India: Aggregator platform accused of harassing & abusing labour rights activist & exploiting female workers
The recent death of a beauty worker with Urban Company (UC)has raised questions about the practices at aggregator platforms – the promise of flexibility and freedom comes bundled with exploitative and coercive work conditions
Chandrika Goud, 32, was a home-based beauty provider who had worked with UC for five years and was a GIPSWU campaigner who spoke up against her employer’s “exploitative practices, including unfair labour conditions and illegal surveillance”. She was associated with GIPSWU and Telangana Gig & Platform Workers Union, both affiliated with the Indian Federation of App-Based Transport Workers (IFAT). She passed away earlier this month after “enduring years of relentless harassment, intimidation, and abuse” due to UC’s punitive actions, alleged the union in a press release.

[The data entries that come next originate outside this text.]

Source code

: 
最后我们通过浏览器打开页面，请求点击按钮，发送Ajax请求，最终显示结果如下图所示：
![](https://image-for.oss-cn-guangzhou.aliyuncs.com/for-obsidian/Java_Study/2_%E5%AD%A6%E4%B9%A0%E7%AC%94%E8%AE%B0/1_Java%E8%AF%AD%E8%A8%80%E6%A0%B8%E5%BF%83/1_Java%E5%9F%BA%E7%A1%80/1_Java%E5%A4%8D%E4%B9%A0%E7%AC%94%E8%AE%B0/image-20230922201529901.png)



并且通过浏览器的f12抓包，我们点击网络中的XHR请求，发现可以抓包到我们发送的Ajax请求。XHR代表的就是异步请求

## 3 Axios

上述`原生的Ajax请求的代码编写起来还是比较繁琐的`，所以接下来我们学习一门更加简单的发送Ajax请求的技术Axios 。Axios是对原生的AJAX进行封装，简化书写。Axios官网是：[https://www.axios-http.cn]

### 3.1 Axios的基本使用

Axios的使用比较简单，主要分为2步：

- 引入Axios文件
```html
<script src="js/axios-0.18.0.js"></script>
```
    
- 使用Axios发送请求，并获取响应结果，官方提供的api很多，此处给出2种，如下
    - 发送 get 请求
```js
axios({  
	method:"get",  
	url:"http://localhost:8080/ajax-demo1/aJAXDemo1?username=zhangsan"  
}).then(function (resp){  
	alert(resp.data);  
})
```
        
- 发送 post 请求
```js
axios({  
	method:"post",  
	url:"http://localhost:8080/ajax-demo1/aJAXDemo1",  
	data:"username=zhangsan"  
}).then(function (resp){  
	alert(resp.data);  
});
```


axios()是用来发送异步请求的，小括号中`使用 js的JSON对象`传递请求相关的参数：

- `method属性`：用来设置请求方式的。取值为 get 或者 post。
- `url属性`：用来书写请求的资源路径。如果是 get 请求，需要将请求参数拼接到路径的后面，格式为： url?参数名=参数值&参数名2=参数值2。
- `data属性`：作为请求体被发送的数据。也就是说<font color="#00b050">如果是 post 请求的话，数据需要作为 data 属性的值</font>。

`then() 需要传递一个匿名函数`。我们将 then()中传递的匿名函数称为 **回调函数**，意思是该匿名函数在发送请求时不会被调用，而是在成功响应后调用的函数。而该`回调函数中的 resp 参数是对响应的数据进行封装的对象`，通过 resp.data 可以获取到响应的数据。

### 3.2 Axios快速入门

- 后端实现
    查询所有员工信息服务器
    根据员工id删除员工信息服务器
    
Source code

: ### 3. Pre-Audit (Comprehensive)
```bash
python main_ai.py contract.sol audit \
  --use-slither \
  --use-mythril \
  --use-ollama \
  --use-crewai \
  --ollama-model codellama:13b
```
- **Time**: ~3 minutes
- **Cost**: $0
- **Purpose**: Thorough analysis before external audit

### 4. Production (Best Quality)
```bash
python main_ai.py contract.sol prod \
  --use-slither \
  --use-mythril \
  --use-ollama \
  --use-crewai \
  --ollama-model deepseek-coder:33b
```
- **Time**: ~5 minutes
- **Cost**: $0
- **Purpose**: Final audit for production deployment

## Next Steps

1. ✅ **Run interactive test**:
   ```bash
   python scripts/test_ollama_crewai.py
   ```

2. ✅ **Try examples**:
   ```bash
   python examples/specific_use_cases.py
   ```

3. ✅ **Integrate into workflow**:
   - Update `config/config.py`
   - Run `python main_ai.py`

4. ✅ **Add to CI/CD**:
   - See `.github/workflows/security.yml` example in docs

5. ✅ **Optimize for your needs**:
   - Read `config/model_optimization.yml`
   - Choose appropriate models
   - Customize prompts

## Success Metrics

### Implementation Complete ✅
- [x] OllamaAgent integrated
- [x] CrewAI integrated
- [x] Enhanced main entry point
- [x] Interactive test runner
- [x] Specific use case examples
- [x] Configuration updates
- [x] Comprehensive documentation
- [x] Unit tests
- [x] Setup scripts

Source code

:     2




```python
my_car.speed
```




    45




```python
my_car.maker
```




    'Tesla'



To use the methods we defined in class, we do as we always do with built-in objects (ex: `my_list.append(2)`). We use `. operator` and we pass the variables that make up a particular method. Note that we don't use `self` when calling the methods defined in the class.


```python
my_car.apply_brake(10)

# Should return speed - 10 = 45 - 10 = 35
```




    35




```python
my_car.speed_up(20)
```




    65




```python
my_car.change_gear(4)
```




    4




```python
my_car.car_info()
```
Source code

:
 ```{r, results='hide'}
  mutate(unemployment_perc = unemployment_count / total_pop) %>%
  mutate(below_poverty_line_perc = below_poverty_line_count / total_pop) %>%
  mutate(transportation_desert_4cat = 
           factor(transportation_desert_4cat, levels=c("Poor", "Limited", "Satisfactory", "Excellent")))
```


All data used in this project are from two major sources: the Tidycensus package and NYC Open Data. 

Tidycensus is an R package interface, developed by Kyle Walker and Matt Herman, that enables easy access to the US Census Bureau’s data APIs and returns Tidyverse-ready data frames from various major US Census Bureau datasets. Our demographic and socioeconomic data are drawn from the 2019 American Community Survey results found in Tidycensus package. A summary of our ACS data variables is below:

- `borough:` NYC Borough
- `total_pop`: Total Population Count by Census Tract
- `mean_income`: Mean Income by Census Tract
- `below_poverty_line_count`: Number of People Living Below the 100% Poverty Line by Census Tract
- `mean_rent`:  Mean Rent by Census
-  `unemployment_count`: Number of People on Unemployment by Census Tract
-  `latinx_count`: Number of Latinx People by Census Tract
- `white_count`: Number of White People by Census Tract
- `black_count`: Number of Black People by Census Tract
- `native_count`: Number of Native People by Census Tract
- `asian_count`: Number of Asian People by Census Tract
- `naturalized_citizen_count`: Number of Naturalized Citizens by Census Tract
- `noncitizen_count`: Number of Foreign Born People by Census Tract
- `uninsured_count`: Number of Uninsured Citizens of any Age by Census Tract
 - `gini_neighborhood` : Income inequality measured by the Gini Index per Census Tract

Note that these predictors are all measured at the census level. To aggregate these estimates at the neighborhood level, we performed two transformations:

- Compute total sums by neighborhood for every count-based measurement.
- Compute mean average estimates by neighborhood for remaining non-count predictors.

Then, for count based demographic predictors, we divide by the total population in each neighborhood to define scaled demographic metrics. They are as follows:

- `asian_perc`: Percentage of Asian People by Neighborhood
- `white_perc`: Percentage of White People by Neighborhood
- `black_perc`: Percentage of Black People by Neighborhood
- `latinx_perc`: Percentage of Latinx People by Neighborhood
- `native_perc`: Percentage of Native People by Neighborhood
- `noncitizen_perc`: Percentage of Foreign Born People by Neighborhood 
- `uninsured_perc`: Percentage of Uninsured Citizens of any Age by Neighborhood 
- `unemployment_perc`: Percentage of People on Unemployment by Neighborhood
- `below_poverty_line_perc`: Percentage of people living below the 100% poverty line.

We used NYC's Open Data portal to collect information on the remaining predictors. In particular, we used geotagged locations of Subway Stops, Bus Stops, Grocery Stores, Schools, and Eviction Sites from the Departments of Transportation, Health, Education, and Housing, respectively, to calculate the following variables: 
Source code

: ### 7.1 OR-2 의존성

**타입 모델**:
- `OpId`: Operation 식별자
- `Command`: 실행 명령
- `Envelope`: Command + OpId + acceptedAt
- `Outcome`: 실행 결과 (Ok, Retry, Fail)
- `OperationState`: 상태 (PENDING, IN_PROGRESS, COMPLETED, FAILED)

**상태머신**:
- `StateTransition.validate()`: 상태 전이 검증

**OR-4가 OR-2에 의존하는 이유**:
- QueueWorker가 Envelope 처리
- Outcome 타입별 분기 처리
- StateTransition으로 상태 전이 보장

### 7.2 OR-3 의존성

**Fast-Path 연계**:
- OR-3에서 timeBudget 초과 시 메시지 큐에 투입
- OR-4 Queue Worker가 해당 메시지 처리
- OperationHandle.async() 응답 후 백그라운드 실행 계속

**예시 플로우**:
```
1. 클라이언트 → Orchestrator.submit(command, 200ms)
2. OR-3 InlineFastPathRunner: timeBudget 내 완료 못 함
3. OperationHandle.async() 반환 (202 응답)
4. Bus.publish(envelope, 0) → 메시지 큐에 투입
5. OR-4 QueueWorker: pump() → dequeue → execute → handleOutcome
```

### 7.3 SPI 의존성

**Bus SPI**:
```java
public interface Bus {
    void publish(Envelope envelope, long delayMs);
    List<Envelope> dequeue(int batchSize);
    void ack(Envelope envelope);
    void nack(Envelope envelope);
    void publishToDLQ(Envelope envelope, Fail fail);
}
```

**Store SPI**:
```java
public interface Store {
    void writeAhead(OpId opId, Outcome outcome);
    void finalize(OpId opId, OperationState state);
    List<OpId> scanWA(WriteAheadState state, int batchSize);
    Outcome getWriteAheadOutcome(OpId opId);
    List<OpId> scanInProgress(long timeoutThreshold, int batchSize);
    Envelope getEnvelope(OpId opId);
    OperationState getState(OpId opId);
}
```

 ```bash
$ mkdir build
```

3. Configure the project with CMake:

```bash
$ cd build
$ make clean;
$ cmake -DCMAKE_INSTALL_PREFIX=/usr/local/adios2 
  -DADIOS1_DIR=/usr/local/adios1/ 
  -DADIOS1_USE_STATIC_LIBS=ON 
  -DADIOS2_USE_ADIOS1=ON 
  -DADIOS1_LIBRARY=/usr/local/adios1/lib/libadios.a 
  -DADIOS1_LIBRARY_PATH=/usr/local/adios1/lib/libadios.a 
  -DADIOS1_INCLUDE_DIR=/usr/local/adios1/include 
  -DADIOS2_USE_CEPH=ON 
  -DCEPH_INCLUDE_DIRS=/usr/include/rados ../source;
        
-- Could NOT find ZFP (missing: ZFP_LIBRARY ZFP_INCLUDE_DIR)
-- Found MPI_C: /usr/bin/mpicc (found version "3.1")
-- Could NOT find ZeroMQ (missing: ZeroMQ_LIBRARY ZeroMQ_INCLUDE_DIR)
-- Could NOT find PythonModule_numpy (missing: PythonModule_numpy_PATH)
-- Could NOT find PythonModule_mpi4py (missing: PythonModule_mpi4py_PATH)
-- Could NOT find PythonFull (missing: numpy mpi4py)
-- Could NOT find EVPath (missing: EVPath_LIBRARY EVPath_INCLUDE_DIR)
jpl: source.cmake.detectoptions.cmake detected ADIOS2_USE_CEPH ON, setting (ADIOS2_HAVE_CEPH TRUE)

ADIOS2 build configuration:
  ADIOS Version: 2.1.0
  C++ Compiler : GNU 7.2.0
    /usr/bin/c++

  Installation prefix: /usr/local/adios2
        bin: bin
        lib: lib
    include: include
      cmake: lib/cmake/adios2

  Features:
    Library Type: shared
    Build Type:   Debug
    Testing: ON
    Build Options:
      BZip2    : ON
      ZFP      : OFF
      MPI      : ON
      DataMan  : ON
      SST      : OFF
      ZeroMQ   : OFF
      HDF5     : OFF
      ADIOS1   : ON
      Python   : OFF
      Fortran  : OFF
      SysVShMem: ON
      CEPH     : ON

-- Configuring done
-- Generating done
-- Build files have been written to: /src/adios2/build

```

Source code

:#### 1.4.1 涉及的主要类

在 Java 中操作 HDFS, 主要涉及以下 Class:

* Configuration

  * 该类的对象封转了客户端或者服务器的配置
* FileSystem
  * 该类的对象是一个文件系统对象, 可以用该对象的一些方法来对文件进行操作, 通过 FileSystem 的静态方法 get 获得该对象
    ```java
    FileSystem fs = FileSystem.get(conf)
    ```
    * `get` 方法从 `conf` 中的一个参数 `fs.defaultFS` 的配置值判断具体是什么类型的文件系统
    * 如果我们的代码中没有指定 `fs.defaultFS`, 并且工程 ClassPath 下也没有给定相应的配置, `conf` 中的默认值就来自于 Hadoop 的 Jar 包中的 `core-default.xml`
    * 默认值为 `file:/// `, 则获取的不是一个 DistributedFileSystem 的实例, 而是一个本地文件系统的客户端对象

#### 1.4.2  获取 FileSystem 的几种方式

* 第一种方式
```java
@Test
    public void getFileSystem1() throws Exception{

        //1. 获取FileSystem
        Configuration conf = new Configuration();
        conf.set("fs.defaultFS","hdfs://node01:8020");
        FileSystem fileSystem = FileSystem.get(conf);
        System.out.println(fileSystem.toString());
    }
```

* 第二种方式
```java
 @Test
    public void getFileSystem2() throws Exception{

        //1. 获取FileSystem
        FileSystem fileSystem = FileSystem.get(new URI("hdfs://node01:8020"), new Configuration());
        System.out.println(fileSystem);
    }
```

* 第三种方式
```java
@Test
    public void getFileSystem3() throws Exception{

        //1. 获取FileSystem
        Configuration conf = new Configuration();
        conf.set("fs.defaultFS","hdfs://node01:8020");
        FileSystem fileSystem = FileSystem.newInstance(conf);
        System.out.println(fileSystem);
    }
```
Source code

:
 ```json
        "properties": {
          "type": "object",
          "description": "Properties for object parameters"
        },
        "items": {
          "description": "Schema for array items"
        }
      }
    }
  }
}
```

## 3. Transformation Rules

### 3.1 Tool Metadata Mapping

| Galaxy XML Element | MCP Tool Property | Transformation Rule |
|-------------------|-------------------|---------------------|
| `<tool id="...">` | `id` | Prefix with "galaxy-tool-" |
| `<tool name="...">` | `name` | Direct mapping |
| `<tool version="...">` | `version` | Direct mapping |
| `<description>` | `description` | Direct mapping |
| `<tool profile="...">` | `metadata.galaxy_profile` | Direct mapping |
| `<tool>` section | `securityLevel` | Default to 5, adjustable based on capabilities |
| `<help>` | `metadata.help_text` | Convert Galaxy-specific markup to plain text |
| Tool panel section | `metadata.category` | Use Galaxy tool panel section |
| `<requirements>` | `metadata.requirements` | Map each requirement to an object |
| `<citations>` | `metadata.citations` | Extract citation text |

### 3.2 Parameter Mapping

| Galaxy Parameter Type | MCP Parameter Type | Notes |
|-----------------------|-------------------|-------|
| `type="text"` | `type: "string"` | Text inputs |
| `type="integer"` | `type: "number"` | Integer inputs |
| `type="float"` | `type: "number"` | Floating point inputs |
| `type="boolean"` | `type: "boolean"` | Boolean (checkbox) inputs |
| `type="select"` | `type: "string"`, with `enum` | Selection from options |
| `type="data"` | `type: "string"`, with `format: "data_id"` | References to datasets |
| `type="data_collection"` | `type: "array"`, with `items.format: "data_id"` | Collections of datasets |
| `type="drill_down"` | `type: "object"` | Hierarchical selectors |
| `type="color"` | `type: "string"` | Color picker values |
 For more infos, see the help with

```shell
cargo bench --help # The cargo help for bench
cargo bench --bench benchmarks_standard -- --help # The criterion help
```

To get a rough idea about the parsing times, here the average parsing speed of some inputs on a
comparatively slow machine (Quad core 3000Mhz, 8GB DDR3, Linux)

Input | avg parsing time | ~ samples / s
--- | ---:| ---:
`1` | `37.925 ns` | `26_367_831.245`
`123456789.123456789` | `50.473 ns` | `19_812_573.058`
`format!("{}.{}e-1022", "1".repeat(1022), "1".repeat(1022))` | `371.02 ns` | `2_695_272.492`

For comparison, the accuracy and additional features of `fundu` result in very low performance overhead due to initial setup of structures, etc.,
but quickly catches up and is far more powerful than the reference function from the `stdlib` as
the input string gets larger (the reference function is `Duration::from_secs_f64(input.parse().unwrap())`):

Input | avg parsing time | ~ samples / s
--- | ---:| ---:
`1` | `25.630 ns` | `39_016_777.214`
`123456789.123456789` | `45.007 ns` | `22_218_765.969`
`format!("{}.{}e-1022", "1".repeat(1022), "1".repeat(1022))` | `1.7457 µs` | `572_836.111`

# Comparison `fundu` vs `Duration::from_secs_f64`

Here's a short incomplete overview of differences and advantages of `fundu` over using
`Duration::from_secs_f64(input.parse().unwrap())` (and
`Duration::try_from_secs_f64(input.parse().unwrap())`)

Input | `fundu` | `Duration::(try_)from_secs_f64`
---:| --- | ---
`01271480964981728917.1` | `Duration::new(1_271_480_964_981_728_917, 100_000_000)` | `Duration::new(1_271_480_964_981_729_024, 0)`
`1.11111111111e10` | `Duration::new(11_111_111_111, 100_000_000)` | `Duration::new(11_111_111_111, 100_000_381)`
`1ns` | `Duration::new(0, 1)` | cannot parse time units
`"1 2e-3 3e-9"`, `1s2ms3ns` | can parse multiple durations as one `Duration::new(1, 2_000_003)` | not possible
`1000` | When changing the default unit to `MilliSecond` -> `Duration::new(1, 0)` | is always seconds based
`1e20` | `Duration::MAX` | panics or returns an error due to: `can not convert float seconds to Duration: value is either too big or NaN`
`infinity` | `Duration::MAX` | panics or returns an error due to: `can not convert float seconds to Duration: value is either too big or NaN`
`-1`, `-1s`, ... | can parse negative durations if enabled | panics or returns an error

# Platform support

Like many other workers who agitated, her ID was blocked; work stopped and threats from the company mounted, as per the union. Activists and those close to her allege that the constant mental and physical stress was a factor in her taking ill. She was hospitalised and subsequently died,
BehanBox reached out to Urban Company for a comment on the allegations surrounding Chandrika’s death, its work culture and the redressal mechanisms available to women. This story will be updated when they respond.
The women working in beauty, spa, and home-based services with the platform company have been agitating for three years now for minimum wages, a fair redressal system for their grievances, and the right to be recognised as employees of the platforms. They want an end to a service rating system that they maintain is loaded in favour of customers and leaves workers in a state of constant precarity and fearful of their safety. Their other demands include putting a stop to the surveillance system, and punitive company measures against criticism.